David Salter's recently released book Ragamuffin Man: The World of Syd Fischer, about the life of the octogenarian sailing icon, brought into question last year's $2 million modification of Wild Oats, suggesting its newly designed bow made it longer than the maximum 100feet, stern to stern.
But Australian Sailing re-examined the vessel this year and - as it did last year - deemed it was still operating within the rules.
"We've done everything by the book,” Richards says.
"We've had certain things thrown at us but we always come out clean.
"People just need to pull their heads in and accept it for what it is. It's sour grapes.
"No one's come down here with a tape measure and said, 'Look, it's 105 feet'.”
Attacks will come thick and fast out on the water too - not from Comanche, owners Jim and Kristy Clark choosing not to defend the title, but there will be old supermaxi rivals ... though some in new guises.
There's Fischer's old Ragamuffin 100, now known as Scallywag, and CQS, once going by the name Nicorette.
After taking line honours in 2011 as Investec Loyal, with owner-skipper Anthony Bell at the helm, Ragamuffin 100 finished third across the line in 2014 and second in 2015 when owned by Fischer.
The yacht has has since been bought by Malaysian-born, Hong Kong-based businessman Seng Huang Lee, who grew up in Sydney's eastern suburbs idolising the big boats.
Skipper David Witt has been buoyed by weather forecasts and was predicting Scallywag to stay with Wild Oats every step of the way.
Witt's certainly hoping for a better run than in the Big Boat Challenge, when Scallywag narrowly avoided a catastrophic collision with a patrol boat assisting with traffic control.
"We all know things can change with weather but right now it's looking good for us and Wild Oats,” he said.
"What we are seeing right now could make it one of the closest we have ever seen.”
Another big challenger will be another rebranded - and rebuilt - former champion in CQS, owned by Ludde Ingvall, a former round-the-world yachtsman from Finland.
Ingvall took the yacht then known as Nicorette III to line honours in 2004 (when 90 foot).
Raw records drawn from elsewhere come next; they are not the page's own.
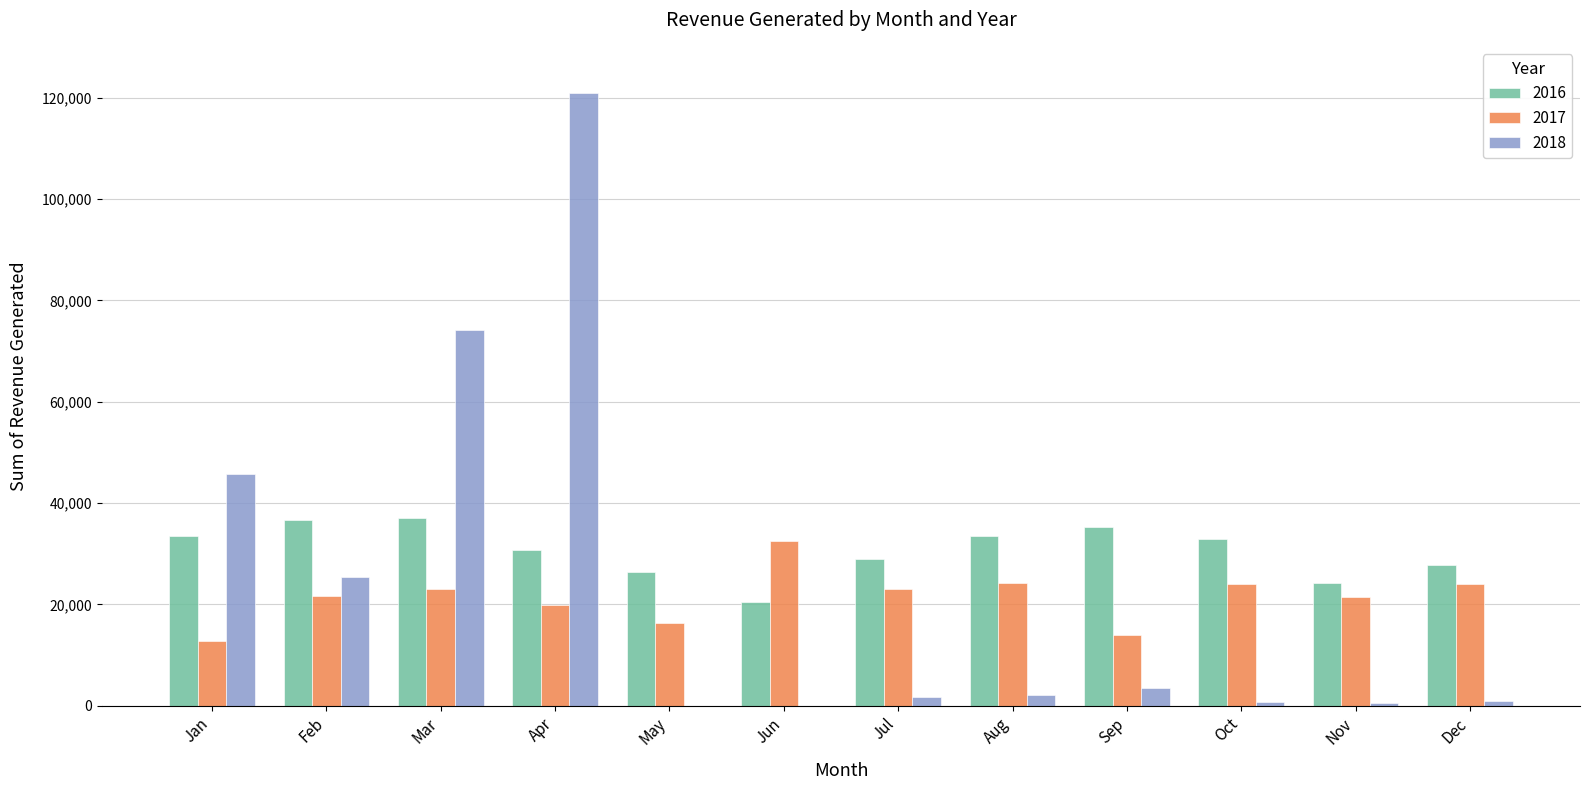

What is the sum of all 2016 values?

367512.4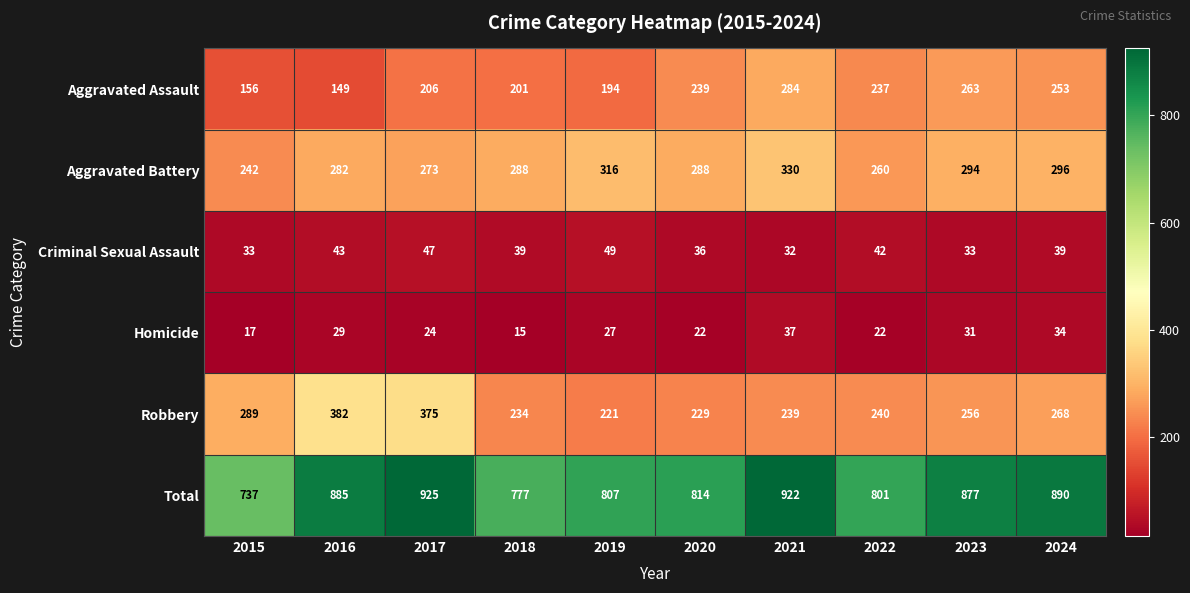

What is the maximum value for Aggravated Battery?

330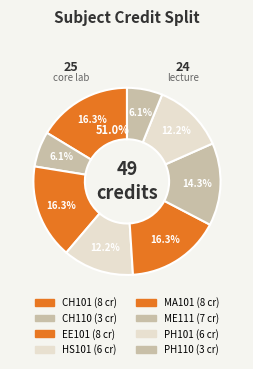

What portion of the pie excludes EE101?

83.7%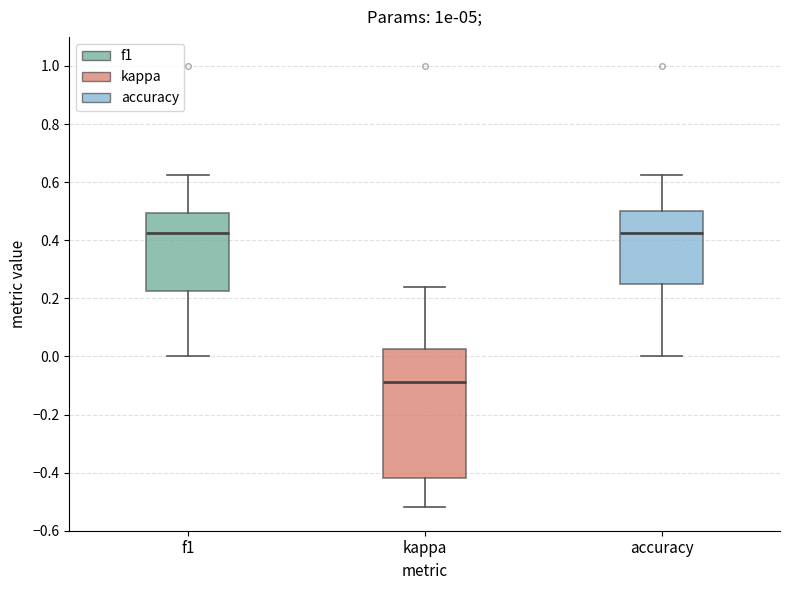

Where does the median line of the box for accuracy sit on the y-axis? The values are not printed on the chart, so give them approximately, as read against the axis.

0.42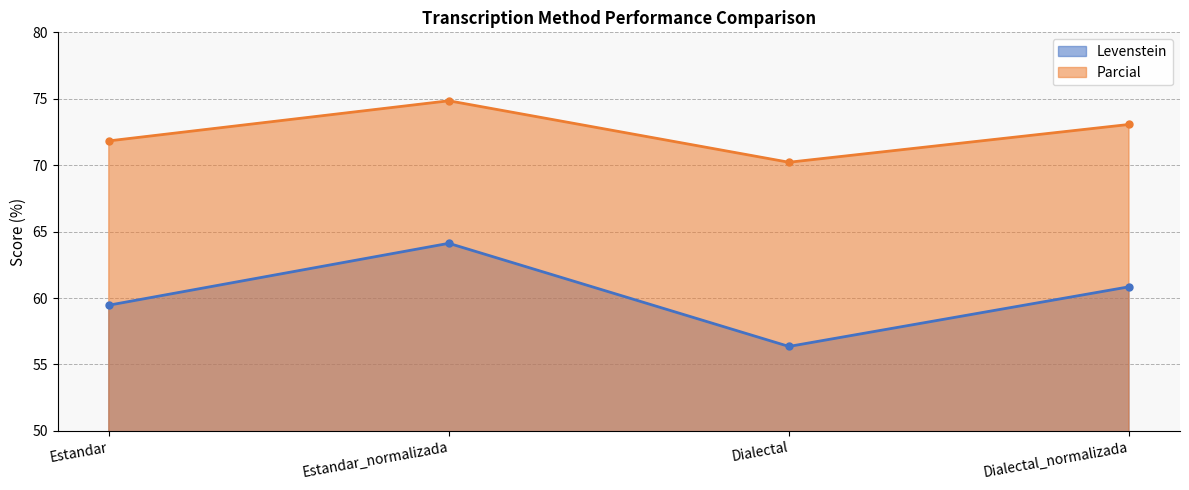

In Parcial, how many points are lower than both neighbors (excluding endpoints)?

1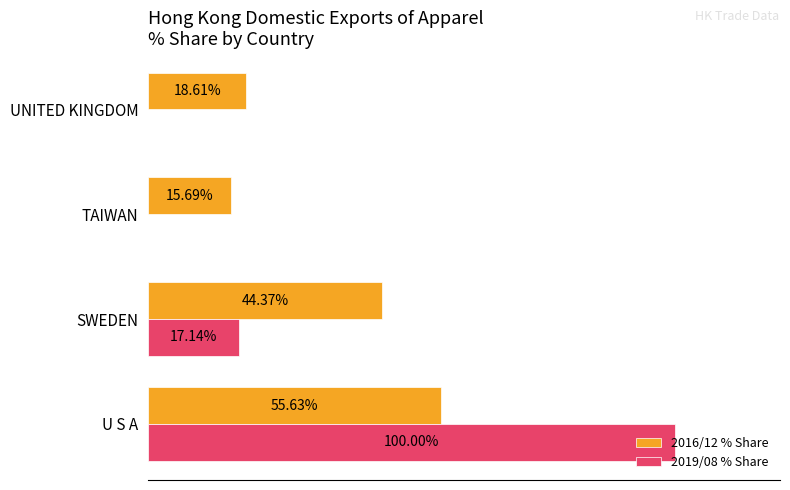

At which label is 2019/08 % Share closest to 50?

SWEDEN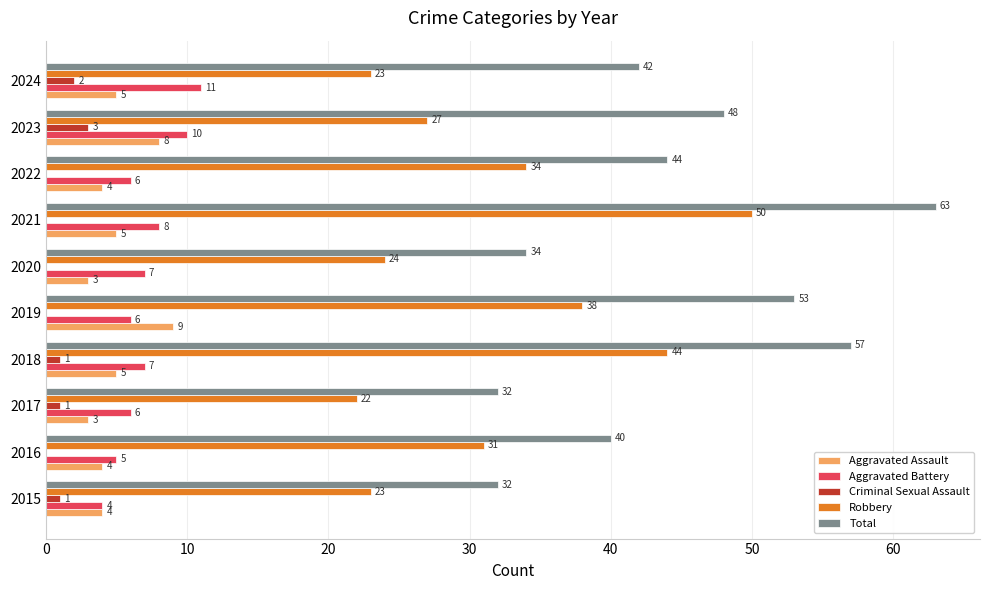

What is the maximum value for Aggravated Assault?

9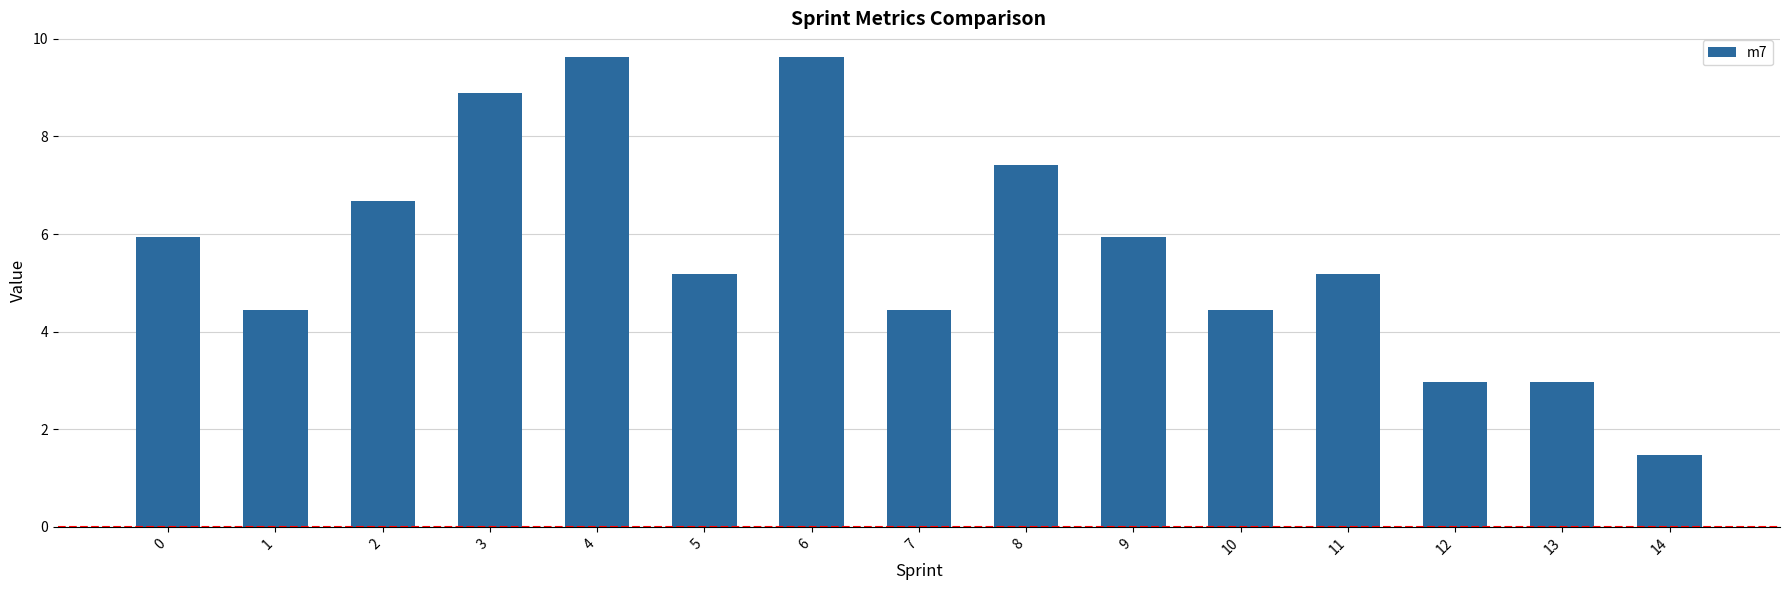

Reading left to right, list all the values displayed in this chart.

0=5.9	1=4.4	2=6.7	3=8.9	4=9.6	5=5.2	6=9.6	7=4.4	8=7.4	9=5.9	10=4.4	11=5.2	12=3.0	13=3.0	14=1.5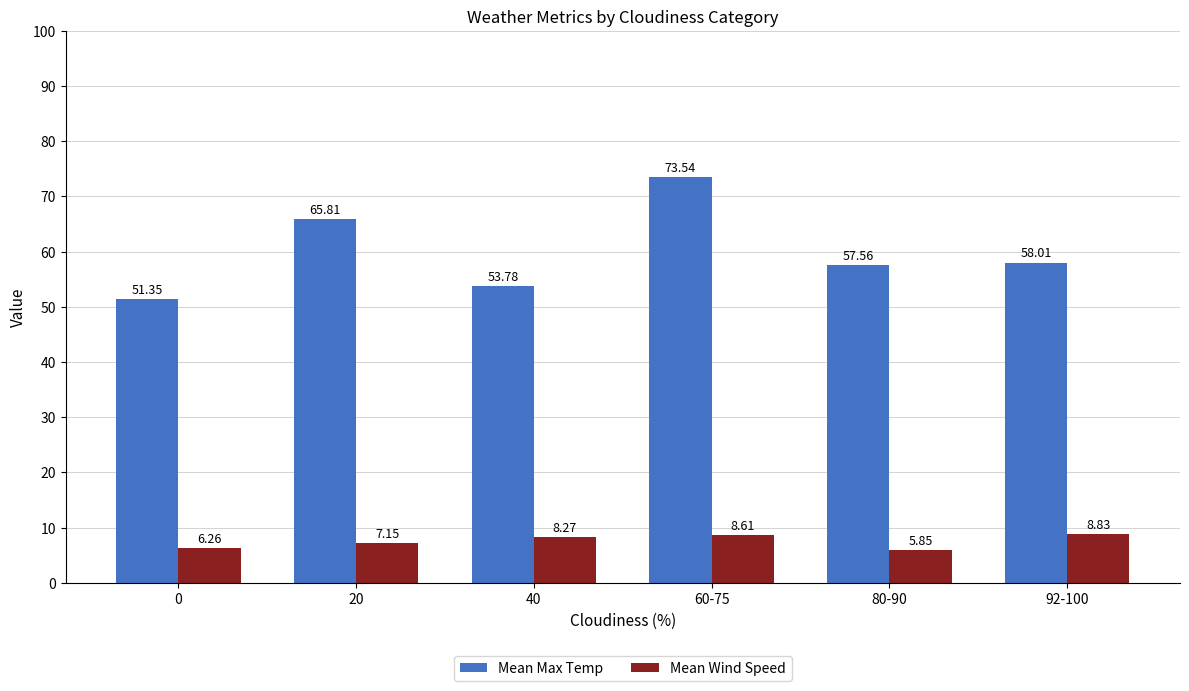

Where does the Mean Wind Speed series first go above 8?

40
Now the maximum 100-foot beast, it was only launched a month ago.
"All we have to do is learn how to sail the boat to its full potential, and the Sydney to Hobart race will be part of that learning curve,” says Ingvall, who also powered home 79-foooter Nicorette II to line honours in 2000.
But CQS hasn't been without its own setbacks with the mast having to be replaced after cracks appeared in the original.
With a predominantly New Zealand crew, CQS showed its capabilities last month when winning the Round White Island Race off Auckland in record time.
Rounding out the big four supermaxis contesting the race is Perpetual Loyal.
Its crew also know the sweet taste of success - owner-skipper Bell for one after his win in 2011 when helming Investec Loyal, while another nine have been enticed to jump ship after being aboard Comanche.
"After our damage last year (to the hull), we need to get Loyal back in racing mode and these guys have been fantastic,” Bell says.
Bell has also brought back one of Australia's top sailors, 2012 Olympic champion and America's Cup winner Tom Slingsby, for a third time.
"All of these boats have their strong points (but) at the end of the day it comes down to conditions,” Richards says.
He knows only too well.
While the battle for line honours looks a race in four between the supermaxis, top contenders for the overall (handicap) honours include the 80-footer Beau Geste, from New Zealand, and defending champion Balance.